### Passage to read:
____
Action item for jib: Write up proposed change

<trackbot> Error finding 'item'. You can review and register nicknames at <http://www.w3.org/2011/04/webrtc/mediacap/track/users>.

Conclusion: VideoFacingMode is no longer an enum - it is a DOMString

Bug 25247: GetCapabilities w/o a track

hta: Would be nice to know what is possible to call w/o fist calling gUM

Martin: We don't solve this problem

dom: what I understand Martin was summarizing - fingerprinting is a concern.

JimB: Agree with Dom and Martin. Have an enumerate devices call instead.

COnclusion: We don't do this. Close the bug.

<jesup> yes!

<jib> correction from earlier: "unknown" would be JS undefined

Bug 24015: Event to signal when devices have changed

<jesup> Yes == yes we want en event for device plugged/unplugged

hta: Would track when devices are plugged or unplugged
... We don't have an event target that can track this.
____
### Dataset records:
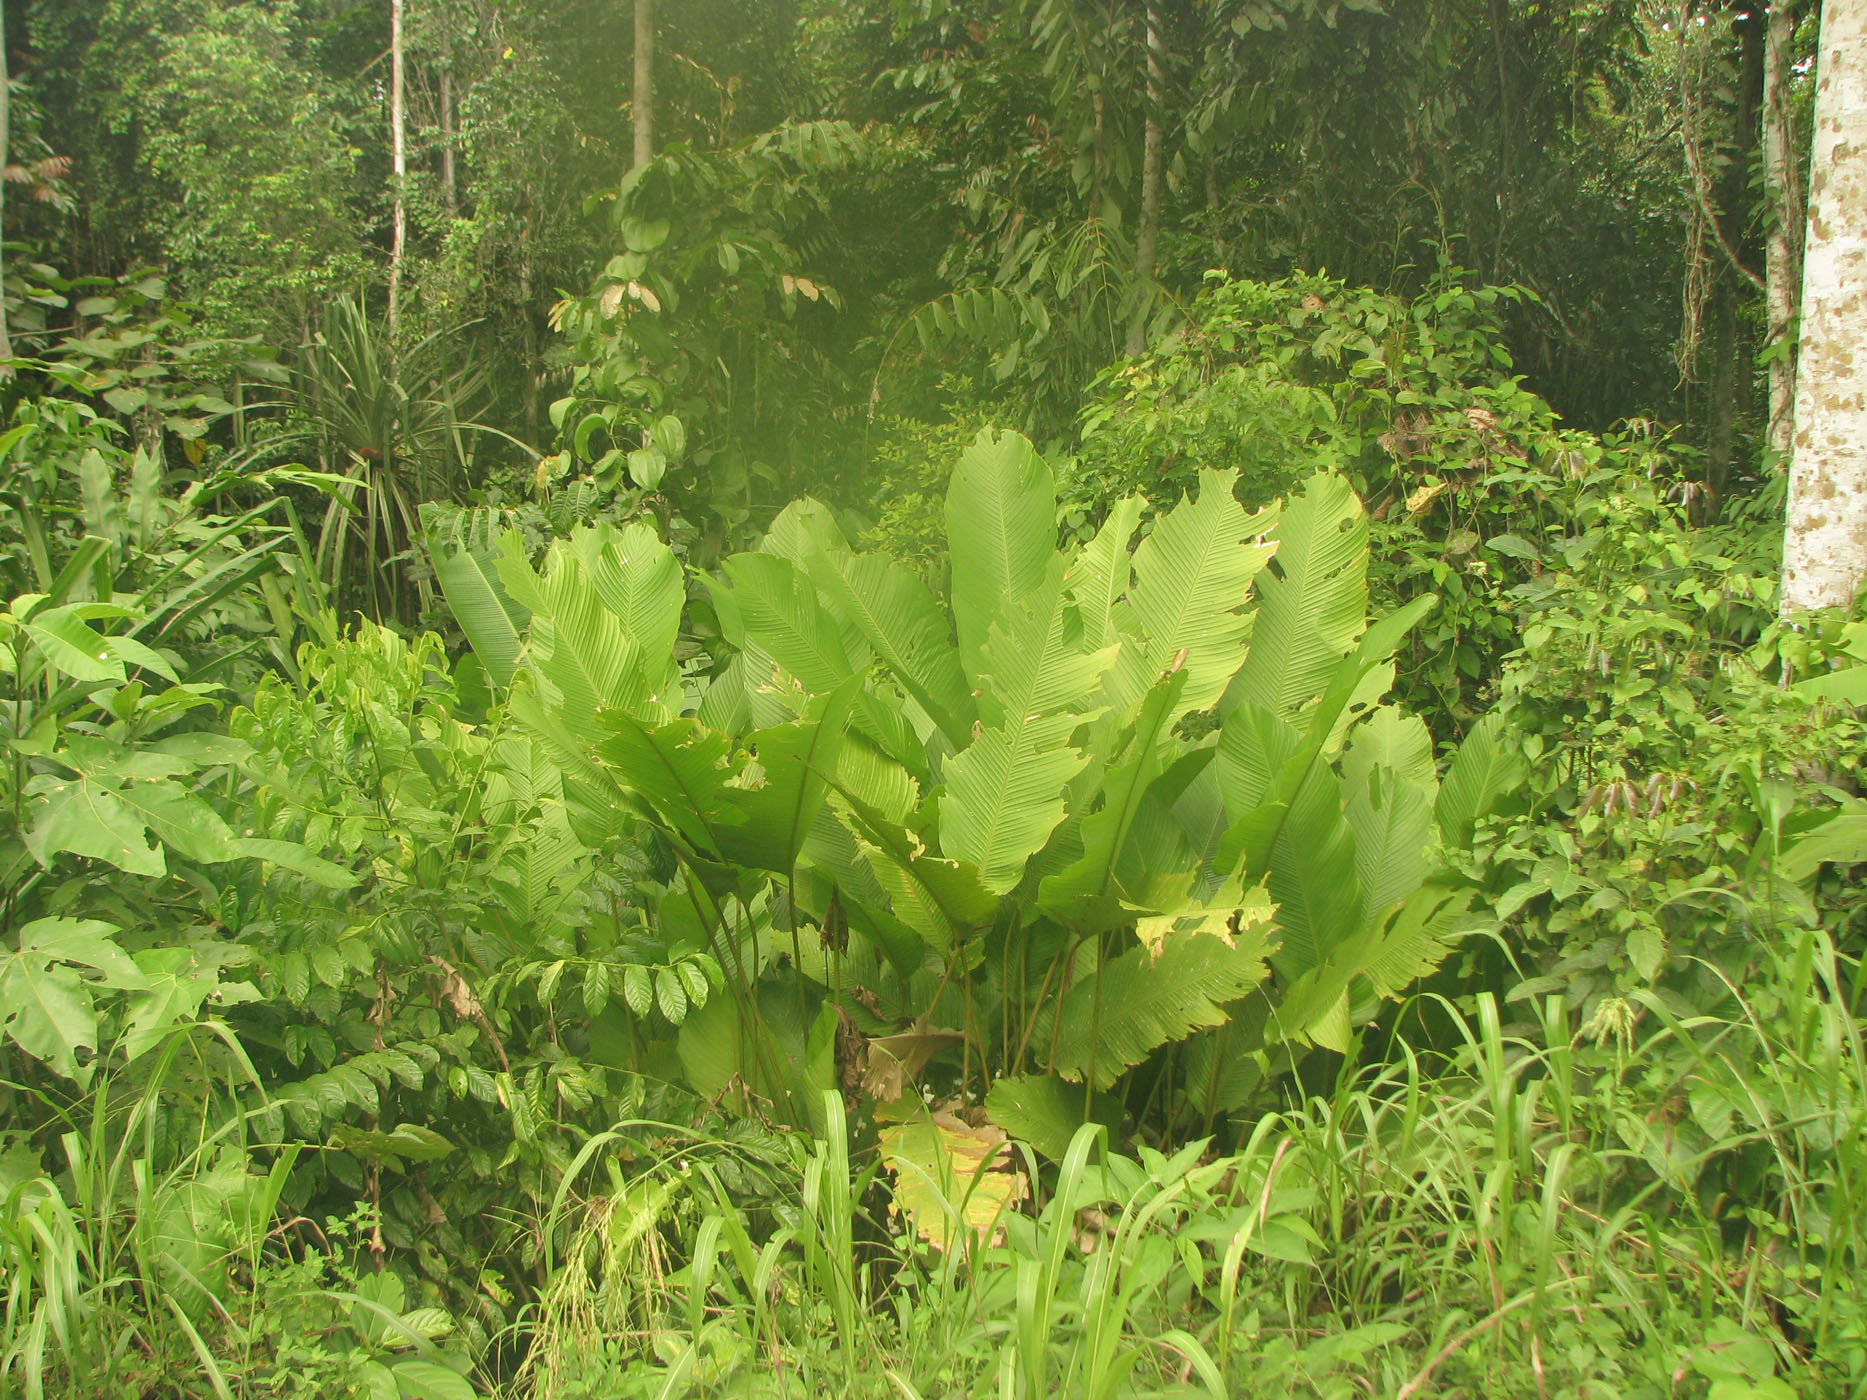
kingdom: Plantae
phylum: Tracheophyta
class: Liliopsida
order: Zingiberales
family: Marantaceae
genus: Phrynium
____
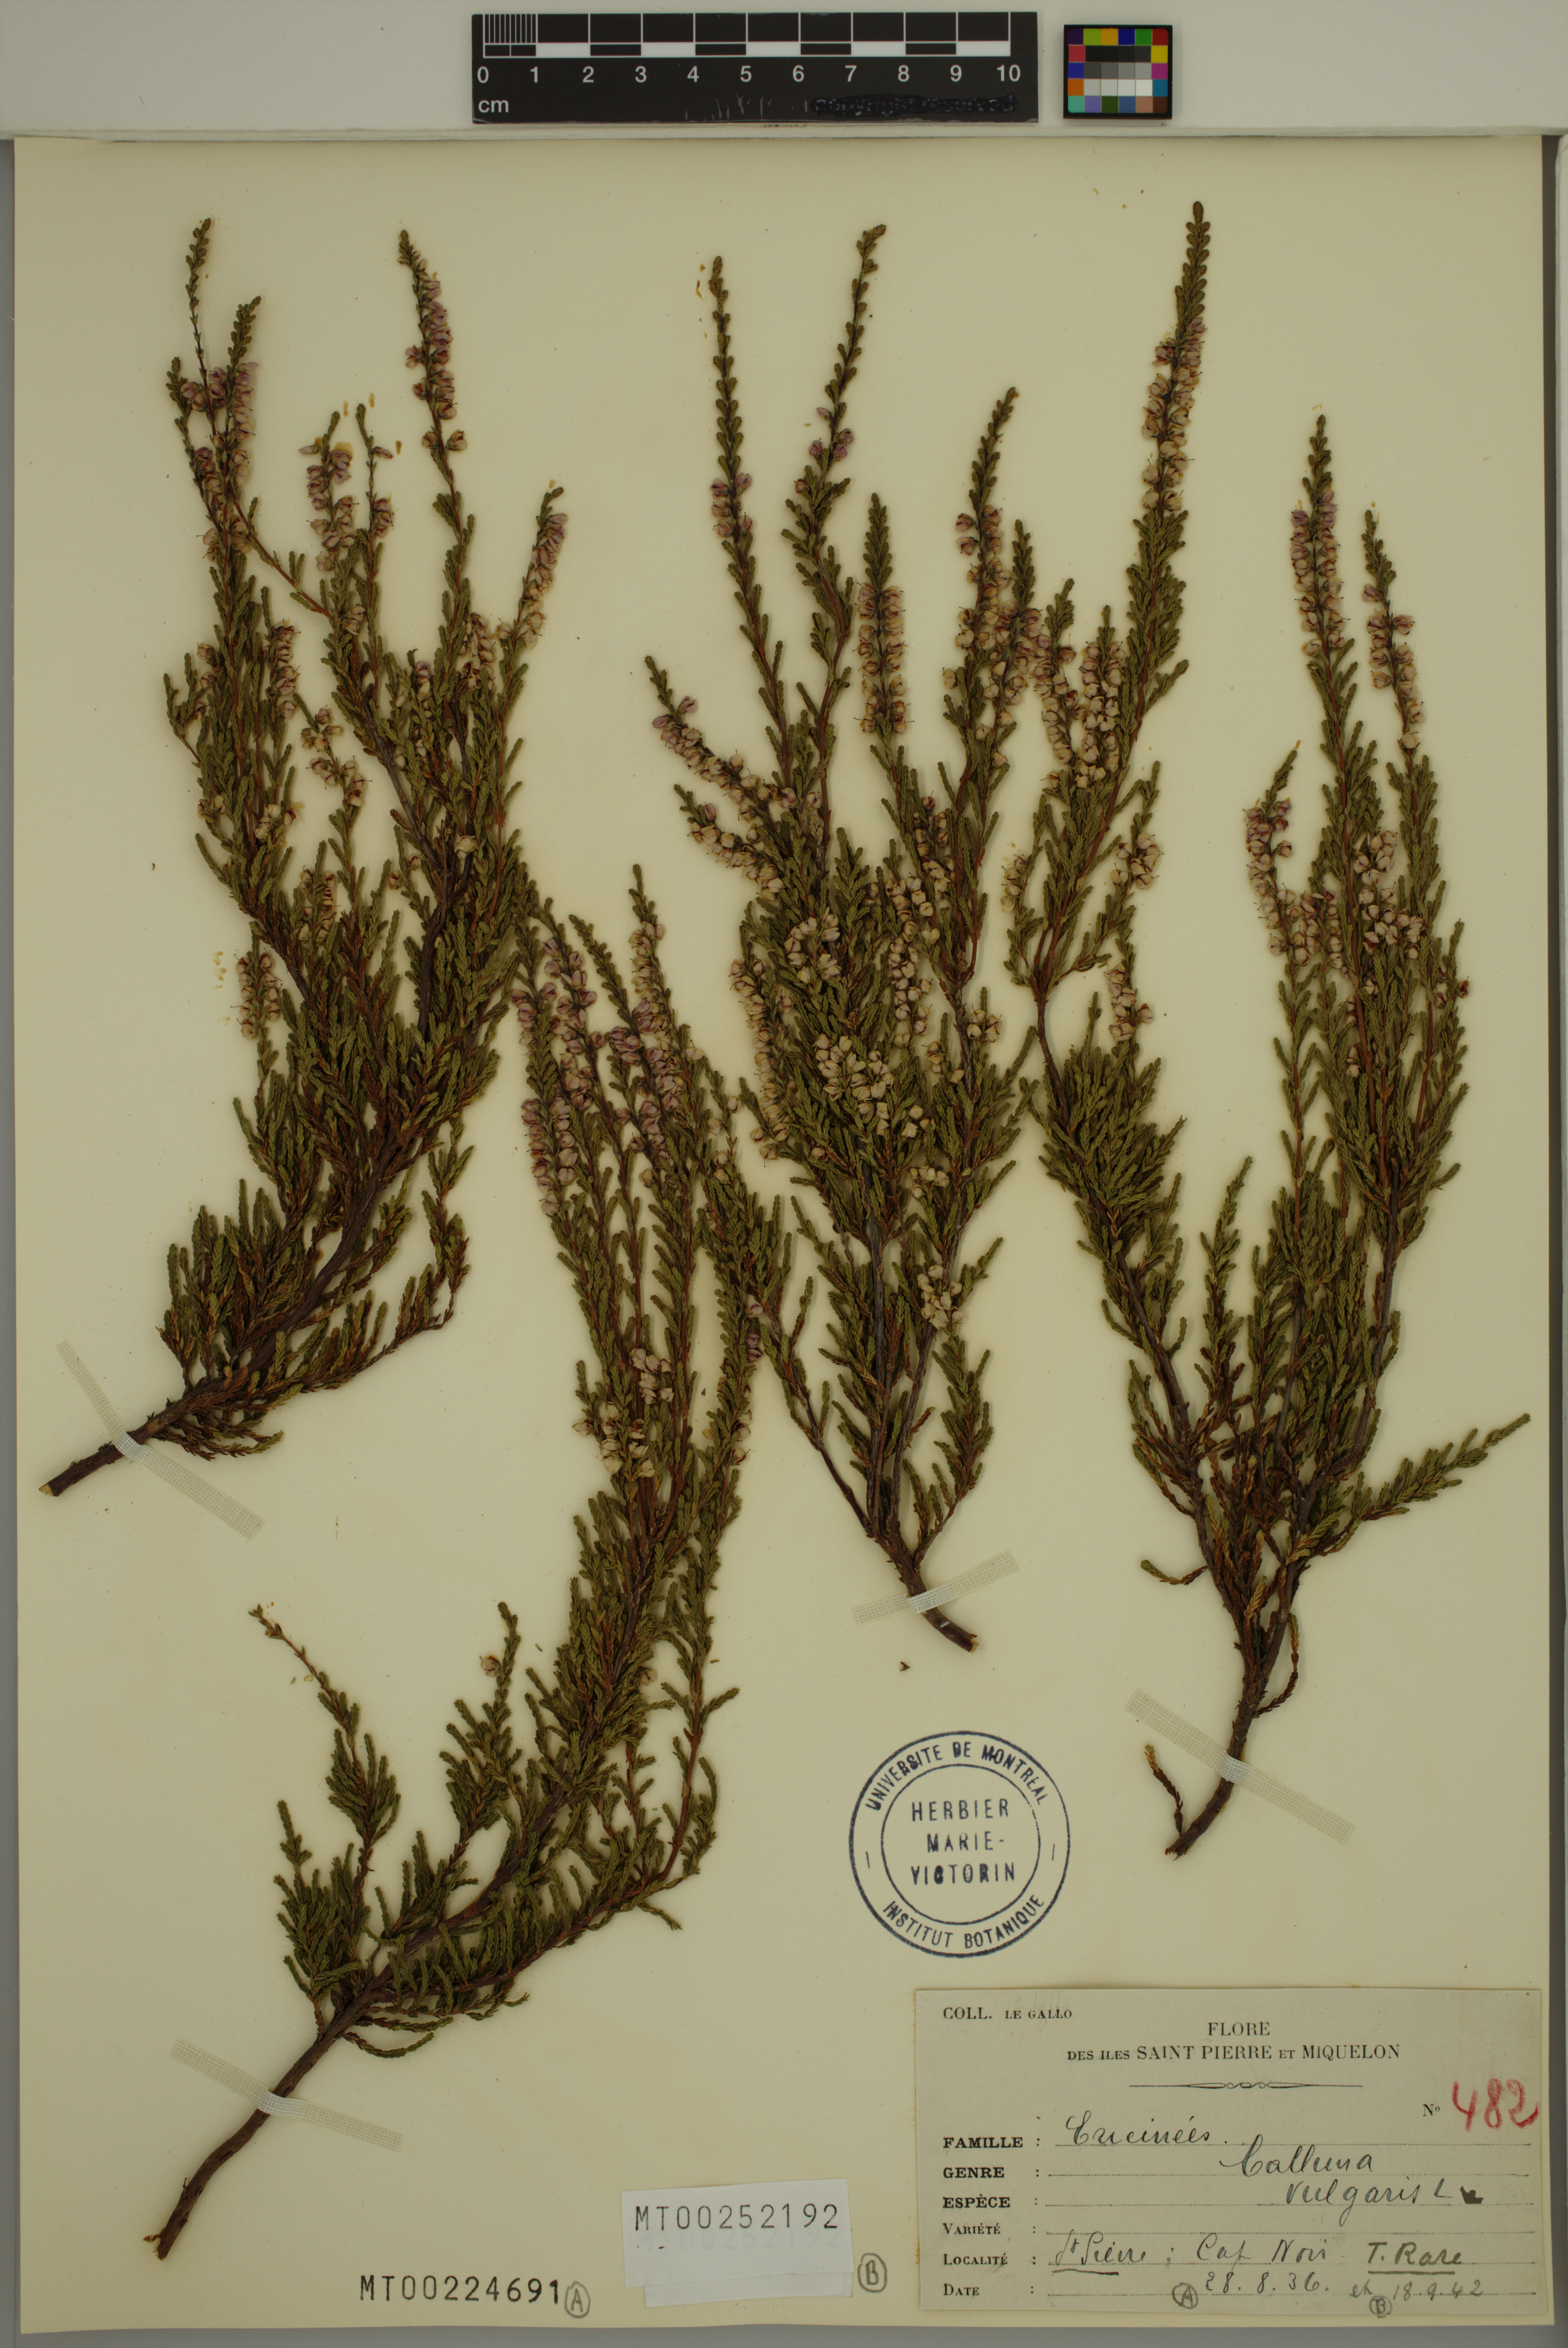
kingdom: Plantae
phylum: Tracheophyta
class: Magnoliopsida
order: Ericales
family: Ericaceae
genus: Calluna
____
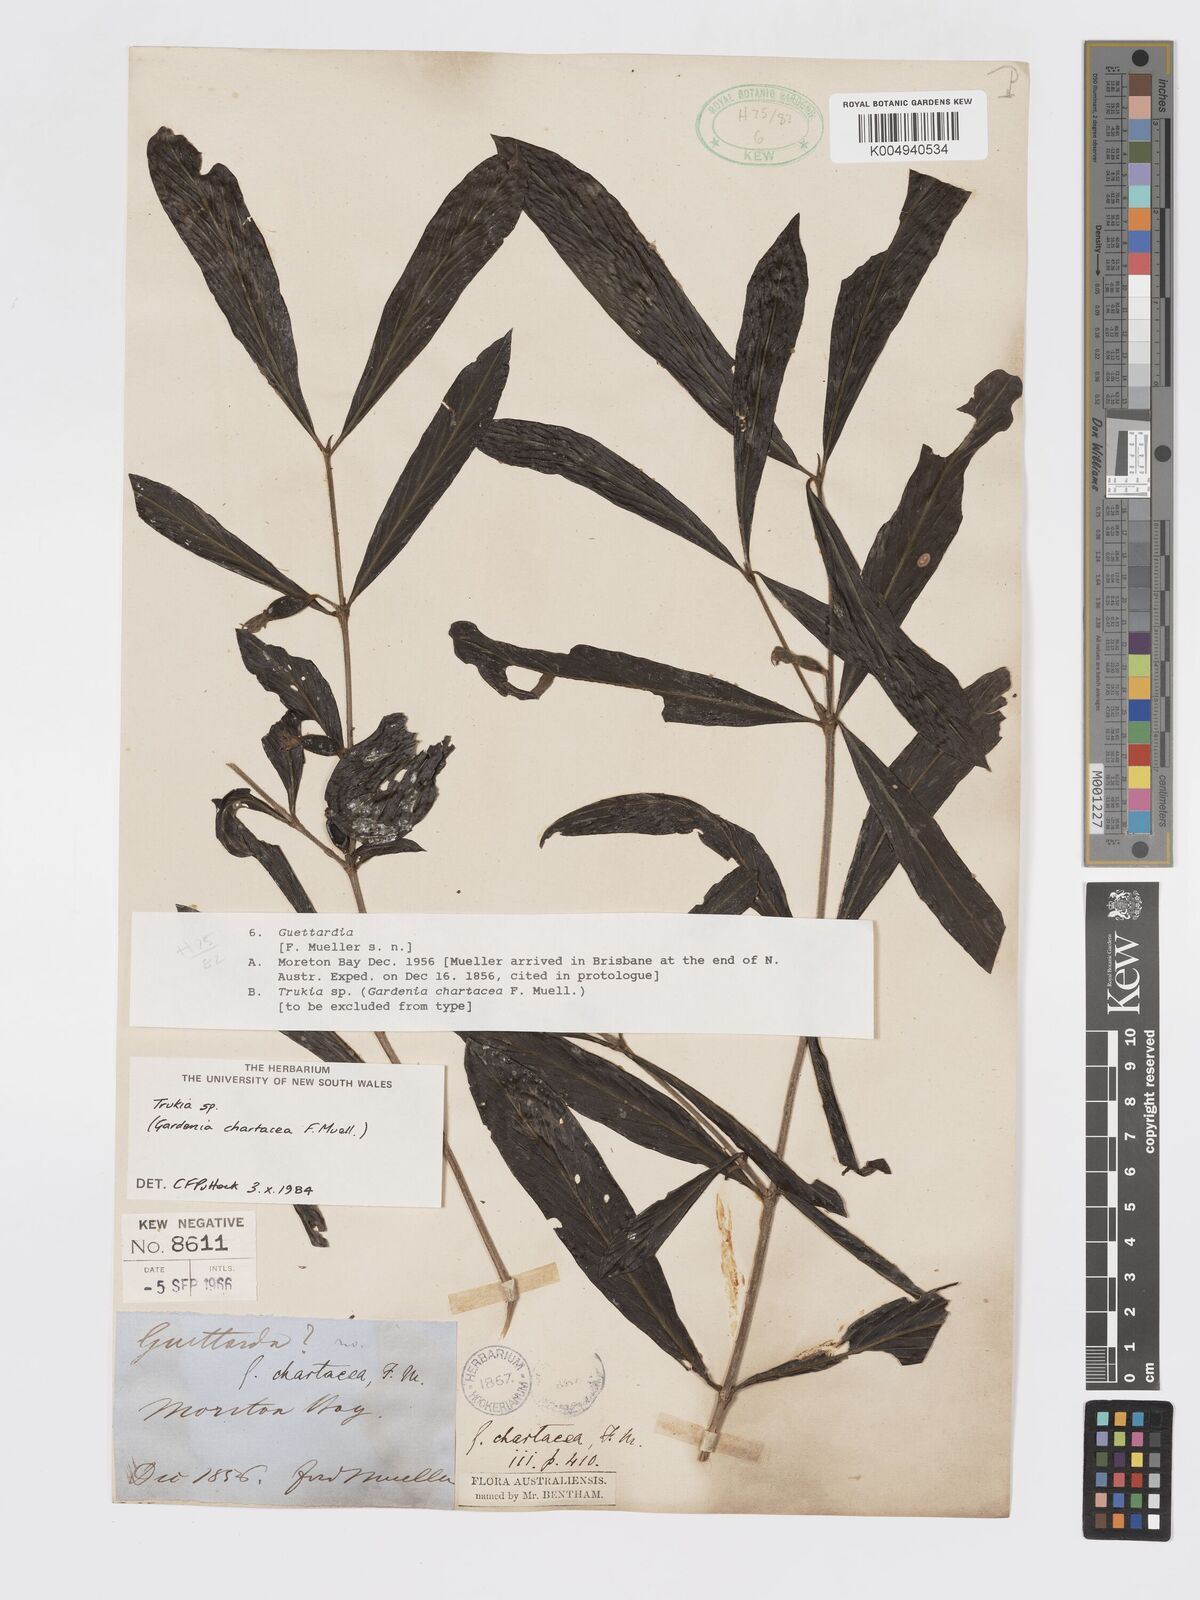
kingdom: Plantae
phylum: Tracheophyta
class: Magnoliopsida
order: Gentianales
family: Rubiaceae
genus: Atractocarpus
____
### Given problem:
In the meeting minutes, write out everything from "Conclusion: VideoFacingMode is" down to "Close the bug.", word for word.

### Written answer:
Conclusion: VideoFacingMode is no longer an enum - it is a DOMString

Bug 25247: GetCapabilities w/o a track

hta: Would be nice to know what is possible to call w/o fist calling gUM

Martin: We don't solve this problem

dom: what I understand Martin was summarizing - fingerprinting is a concern.

JimB: Agree with Dom and Martin. Have an enumerate devices call instead.

COnclusion: We don't do this. Close the bug.